REDACT: A Systematically Controlled Multilingual Benchmark for Personal Information Detection
Pith reviewed 2026-06-26 17:38 UTC · model grok-4.3
The pith
REDACT benchmark shows aggregate F1 scores hide that rule-based PII detectors fail on high-sensitivity data while LLM detectors remain robust.
A machine-rendered reading of the paper's core claim, the machinery that carries it, and where it could break.
Core claim
REDACT supplies 13,427 records, 324,078 entity annotations, 51 entity types, 4,127 surface-form patterns, and coverage of 25 languages across 9 scripts, all generated by a strength-2 covering-array sampler over nine axes. Three entity-level metadata fields (disclosure status, disclosure form, GDPR-aligned sensitivity tier) support stratified evaluation. On a language-stratified sample of 1,000 records the rule-based detector shows recall of 0.07 on HIGH-sensitivity categories and weaker results on non-verbatim disclosures, while the LLM detectors remain more robust with their strongest slice on the HIGH tier; a three-model reference-free LLM-as-judge confirms sensitivity tier as the hardest
What carries the argument
The strength-2 covering-array sampler that controls nine generation axes (domain, format, difficulty, length, density, code-switching, language, adjacency, co-occurrence) to produce diverse surface forms together with the three metadata fields enabling stratified evaluation by sensitivity tier, disclosure status, and disclosure form.
If this is right
- PII detector evaluation must incorporate stratified metrics by sensitivity tier, disclosure form, and disclosure status rather than aggregate F1 alone.
- Rule-based detectors exhibit systematically low recall on HIGH-sensitivity categories and non-verbatim disclosures and are therefore unsuitable for high-stakes use.
- LLM-based detectors maintain higher robustness across sensitivity tiers and disclosure forms and constitute the more reliable class for multilingual PII tasks.

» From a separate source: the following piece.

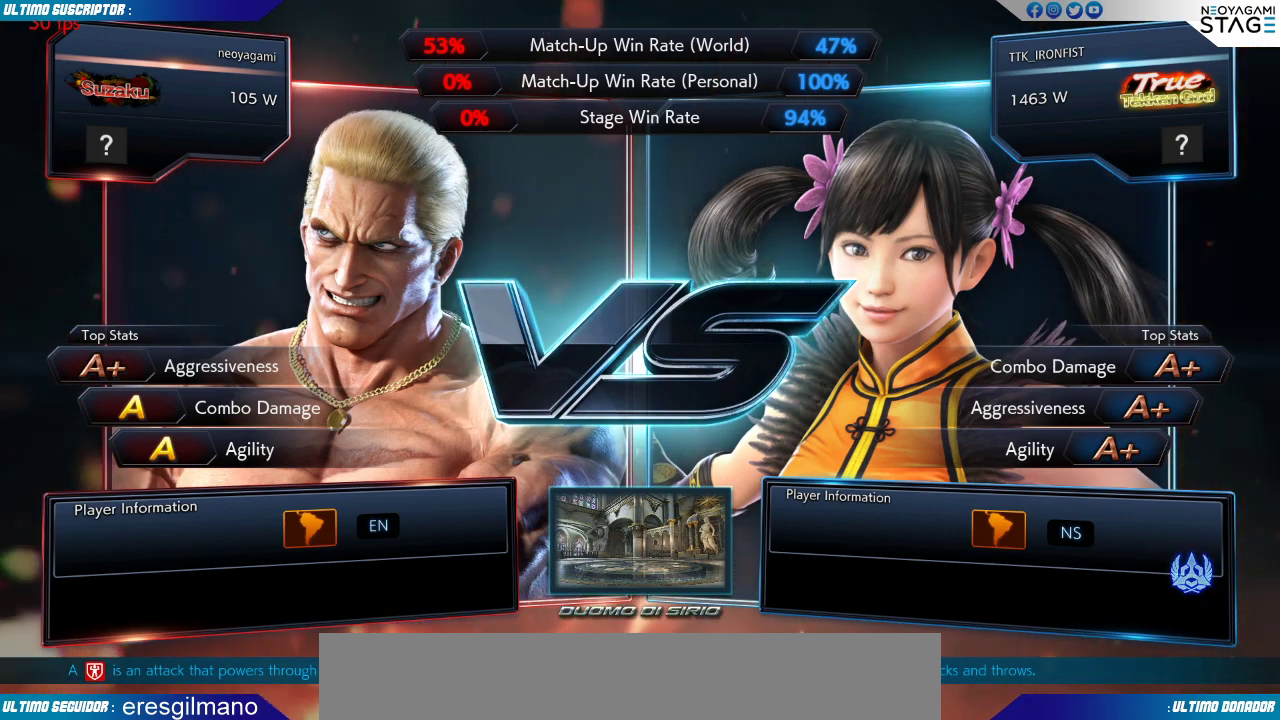
{"dt_ms": 500, "buttons": ["R1"], "left_stick": "center", "events": [[67, "TRIANGLE", "down"], [133, "TRIANGLE", "up"], [250, "left_stick", "right"], [267, "SQUARE", "down"], [333, "SQUARE", "up"], [350, "left_stick", "center"], [500, "R1", "down"]]}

- Future benchmarks must apply explicit control over linguistic and structural axes to expose the precise conditions that cause detector failures.
- The three metadata fields allow targeted diagnosis of detector weaknesses on the hardest axis of sensitivity-tier assignment.
Where Pith is reading between the lines
- Privacy tool developers should default to LLM-based detectors when handling high-sensitivity personal data in multilingual environments.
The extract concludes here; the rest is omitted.